DIRECTIONS: Reproduce exactly the lines from the one containing "left front paw: (591, 719)" through the last line of the data, both ends included.
(DATASET begins)
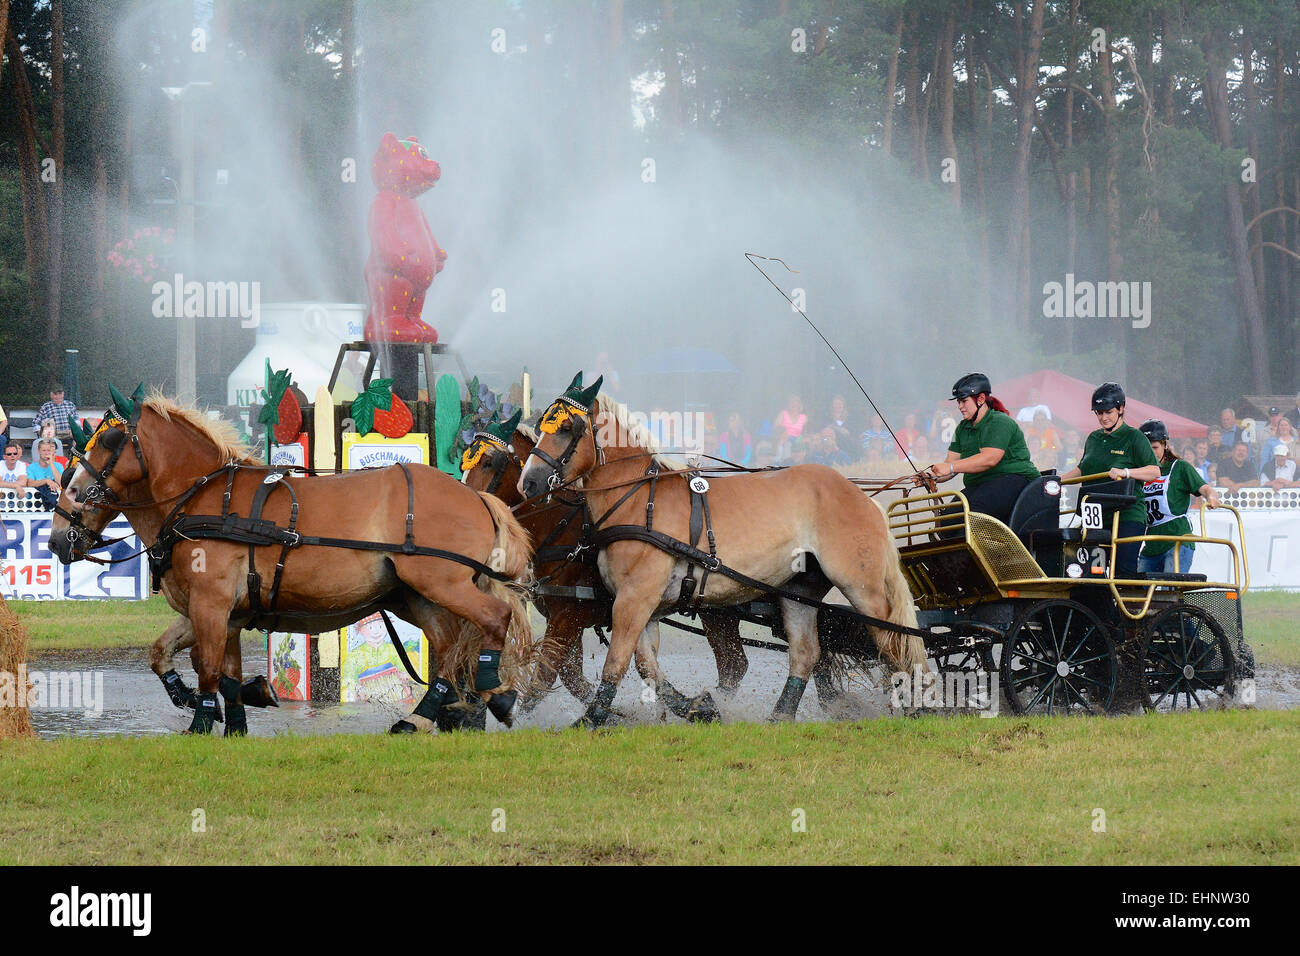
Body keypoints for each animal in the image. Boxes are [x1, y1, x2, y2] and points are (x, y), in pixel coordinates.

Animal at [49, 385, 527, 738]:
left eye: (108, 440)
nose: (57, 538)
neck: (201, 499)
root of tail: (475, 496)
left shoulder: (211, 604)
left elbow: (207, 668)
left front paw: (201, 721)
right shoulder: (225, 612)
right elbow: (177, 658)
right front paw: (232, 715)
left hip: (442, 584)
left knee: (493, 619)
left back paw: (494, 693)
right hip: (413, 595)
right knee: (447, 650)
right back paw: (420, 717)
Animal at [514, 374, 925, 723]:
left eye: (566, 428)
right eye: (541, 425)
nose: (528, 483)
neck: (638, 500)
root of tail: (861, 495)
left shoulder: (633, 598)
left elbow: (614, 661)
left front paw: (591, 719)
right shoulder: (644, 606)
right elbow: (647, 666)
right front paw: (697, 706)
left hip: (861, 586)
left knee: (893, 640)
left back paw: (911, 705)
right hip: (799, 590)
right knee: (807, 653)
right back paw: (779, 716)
(DATASET ends)
RESPONSE:
left front paw: (591, 719)
right shoulder: (644, 606)
right elbow: (647, 666)
right front paw: (697, 706)
left hip: (861, 586)
left knee: (893, 640)
left back paw: (911, 705)
right hip: (799, 590)
right knee: (807, 653)
right back paw: (779, 716)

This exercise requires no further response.